A pro-refugee demonstration in Amsterdam. Photo:

Dutch councils are prepared to take over the responsibility for dealing with asylum seekers if they can do it on a small scale and with proper funding, the local authorities association VNG has said.

On Tuesday, two government advisory groups said the entire refugee system needed to be overhauled because it is in ‘‘almost continuous crisis’ and the quality of care ‘drops below humane levels’.

The care of refugees should become part of local authorities’ legal duties and new arrivals who have strong cases should be allocated to councils according to the size of their populations, the two government agencies say.

The IND would be responsible for making a speedy first assessment of asylum applications and refugees from safe third countries and with weak cases would continue to be the responsibility of refugee settlement agency COA.

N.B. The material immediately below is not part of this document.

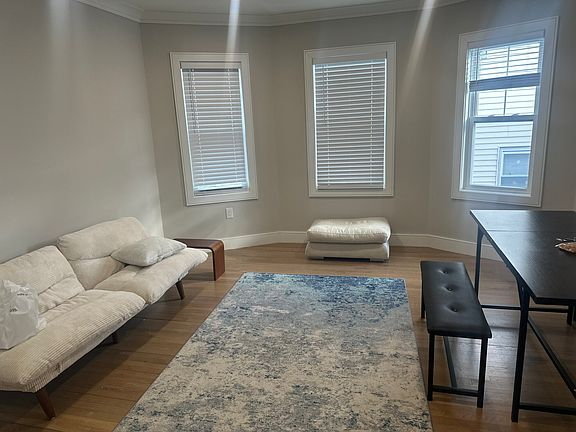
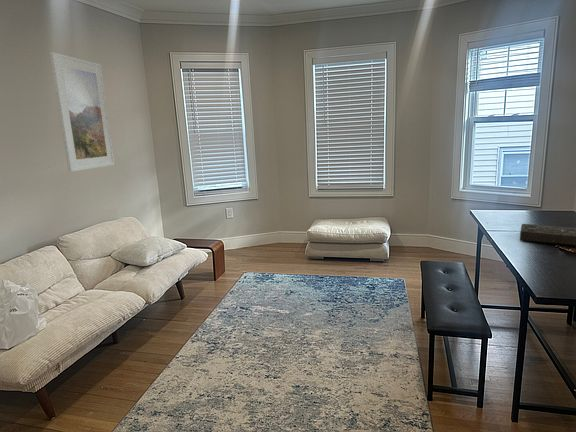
+ book [519,223,576,246]
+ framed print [49,51,116,173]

Local council officials told Nieuwsuur that smaller locations are not only more likely to be accepted by locals, but are better in terms of the integration of refugees.

Junior justice minister Eric van der Burg, who is in charge of refugee affairs, told Nieuwsuur that he opposes forcing councils to take in asylum seekers. Nevertheless, the proposals include many ideas which he agrees with, he said.


One reason for the overcrowding in refugee centres is the lack of suitable accommodation for people who have been given residency permits. The refugee agency is currently providing beds for some 40,000 people, but nearly 14,000 of them should have moved into regular housing.

The shortage of beds has led the Red Cross to put up a further 50 tents at the Ter Apel reception centre in Groningen. In total, 60 tents have now been erected, to provide temporary shelter for hundreds of people awaiting an initial assessment.

‘Our workers have noticed that children are sleeping in the tents, even though it gets cold at night,’ Red Cross director Marieke van Schaik told news agency ANP. ‘This is unacceptable.’

Moving around

The Volkskrant on Wednesday carried an interview with one Syrian family who arrived in the Netherlands a month ago. Since then they been moved from Ter Apel in Groningen to Vledder in Drenthe, back to Ter Apel, then to Terneuzen in Zeeland and now to Loon op Zand, which is just north of Tilburg.

They have still not undergone an initial assessment by the IND, which has to be carried out in Ter Apel.

Meanwhile, the new Rotterdam city administration has agreed to offer refugees who have been given residency permits training and a job guarantee. The previous council successfully found placements for 23 people but that will be expanded considerably this year, the new coalition said.

‘If you have a job you learn the language and social norms more quickly,’ employment chief Vincent Karremans said. ‘And that way you prevent newcomers becoming socially isolated.’